## WORK TASK
Which lines of the data hold the word "Alceu"? Copy all of them.

(DATA FOR REVIEW Opens)

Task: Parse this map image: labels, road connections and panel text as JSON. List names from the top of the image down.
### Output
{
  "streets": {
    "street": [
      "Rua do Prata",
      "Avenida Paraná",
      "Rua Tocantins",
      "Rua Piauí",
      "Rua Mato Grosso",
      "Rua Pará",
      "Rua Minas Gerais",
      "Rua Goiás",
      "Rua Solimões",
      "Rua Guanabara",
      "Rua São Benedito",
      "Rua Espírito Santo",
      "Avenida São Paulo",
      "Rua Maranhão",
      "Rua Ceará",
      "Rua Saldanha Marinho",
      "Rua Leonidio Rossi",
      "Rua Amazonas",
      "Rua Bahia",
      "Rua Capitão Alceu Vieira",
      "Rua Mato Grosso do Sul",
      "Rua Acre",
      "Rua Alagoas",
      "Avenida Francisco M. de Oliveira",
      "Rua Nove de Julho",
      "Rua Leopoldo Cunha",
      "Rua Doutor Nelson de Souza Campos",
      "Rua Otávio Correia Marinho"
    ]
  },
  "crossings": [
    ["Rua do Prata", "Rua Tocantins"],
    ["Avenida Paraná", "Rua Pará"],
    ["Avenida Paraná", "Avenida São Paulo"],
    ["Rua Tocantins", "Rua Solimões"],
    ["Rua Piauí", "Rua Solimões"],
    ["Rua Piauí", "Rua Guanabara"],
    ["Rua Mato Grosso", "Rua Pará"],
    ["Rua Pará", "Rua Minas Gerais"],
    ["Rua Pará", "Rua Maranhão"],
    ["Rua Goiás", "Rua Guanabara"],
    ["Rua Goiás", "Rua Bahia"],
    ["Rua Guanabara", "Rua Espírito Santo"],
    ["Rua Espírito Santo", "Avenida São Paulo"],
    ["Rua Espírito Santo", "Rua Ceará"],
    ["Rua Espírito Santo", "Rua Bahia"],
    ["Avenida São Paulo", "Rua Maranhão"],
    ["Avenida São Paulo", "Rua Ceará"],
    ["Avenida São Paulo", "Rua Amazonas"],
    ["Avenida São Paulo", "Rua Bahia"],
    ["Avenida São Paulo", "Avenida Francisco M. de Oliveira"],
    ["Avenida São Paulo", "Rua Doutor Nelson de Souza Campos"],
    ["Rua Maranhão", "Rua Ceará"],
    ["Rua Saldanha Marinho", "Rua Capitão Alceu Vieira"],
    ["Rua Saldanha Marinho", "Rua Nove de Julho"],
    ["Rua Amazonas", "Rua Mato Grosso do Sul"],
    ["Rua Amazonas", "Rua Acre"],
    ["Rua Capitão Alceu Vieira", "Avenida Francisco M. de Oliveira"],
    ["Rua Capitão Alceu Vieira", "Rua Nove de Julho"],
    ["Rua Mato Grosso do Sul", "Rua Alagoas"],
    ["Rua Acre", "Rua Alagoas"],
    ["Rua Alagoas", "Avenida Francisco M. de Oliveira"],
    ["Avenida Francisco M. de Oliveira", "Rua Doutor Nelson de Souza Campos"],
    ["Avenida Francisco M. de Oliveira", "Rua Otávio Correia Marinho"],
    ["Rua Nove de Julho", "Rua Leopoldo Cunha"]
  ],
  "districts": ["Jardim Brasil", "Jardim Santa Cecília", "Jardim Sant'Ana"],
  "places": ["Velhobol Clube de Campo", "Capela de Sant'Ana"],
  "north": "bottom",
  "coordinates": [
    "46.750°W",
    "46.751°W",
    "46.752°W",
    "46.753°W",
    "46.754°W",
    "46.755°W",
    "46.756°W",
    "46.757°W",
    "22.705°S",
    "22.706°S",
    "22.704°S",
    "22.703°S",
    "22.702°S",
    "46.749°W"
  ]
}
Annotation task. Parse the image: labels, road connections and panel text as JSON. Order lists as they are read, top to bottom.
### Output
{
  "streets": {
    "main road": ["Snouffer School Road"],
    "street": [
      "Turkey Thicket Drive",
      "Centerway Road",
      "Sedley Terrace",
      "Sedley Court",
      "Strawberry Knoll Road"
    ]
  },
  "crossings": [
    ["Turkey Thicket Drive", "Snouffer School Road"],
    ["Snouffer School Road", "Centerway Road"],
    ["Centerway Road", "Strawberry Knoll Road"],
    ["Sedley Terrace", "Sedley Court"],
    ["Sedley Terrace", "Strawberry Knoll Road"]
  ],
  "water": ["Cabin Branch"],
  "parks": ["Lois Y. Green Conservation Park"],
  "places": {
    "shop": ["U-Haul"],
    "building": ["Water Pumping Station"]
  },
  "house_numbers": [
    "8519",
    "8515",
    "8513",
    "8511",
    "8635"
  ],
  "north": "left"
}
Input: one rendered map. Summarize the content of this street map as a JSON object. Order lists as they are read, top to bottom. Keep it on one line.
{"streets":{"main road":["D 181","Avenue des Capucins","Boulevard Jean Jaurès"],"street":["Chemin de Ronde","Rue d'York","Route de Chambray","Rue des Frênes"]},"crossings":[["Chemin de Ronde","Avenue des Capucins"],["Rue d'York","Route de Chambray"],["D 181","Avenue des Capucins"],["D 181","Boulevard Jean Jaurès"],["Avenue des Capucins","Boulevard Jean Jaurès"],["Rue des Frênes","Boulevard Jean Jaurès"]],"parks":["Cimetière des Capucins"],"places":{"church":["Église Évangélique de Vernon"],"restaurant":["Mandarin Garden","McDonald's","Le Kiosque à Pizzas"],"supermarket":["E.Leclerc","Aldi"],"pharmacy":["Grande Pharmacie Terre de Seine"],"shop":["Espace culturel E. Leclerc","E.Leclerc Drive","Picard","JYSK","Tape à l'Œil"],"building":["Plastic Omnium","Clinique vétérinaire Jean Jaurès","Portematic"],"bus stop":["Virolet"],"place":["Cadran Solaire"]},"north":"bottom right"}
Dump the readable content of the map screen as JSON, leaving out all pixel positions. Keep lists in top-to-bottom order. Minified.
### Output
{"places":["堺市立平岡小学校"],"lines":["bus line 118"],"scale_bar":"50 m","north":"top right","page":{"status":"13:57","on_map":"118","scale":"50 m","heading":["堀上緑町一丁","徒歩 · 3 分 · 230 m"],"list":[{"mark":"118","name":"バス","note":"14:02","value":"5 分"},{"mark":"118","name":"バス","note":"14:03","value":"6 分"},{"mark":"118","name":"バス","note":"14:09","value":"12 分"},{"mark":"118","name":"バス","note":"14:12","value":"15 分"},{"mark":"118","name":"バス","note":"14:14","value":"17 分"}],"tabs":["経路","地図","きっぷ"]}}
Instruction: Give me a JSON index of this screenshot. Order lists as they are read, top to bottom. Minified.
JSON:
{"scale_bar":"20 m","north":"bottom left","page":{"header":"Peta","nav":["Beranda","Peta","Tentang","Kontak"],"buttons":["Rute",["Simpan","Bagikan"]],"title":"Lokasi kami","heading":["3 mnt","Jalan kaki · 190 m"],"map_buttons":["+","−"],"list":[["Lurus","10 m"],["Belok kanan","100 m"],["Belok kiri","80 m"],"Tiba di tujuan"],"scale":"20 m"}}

(DATA FOR REVIEW Closes)

## ANSWER BOX
      "Rua Capitão Alceu Vieira",
    ["Rua Saldanha Marinho", "Rua Capitão Alceu Vieira"],
    ["Rua Capitão Alceu Vieira", "Avenida Francisco M. de Oliveira"],
    ["Rua Capitão Alceu Vieira", "Rua Nove de Julho"],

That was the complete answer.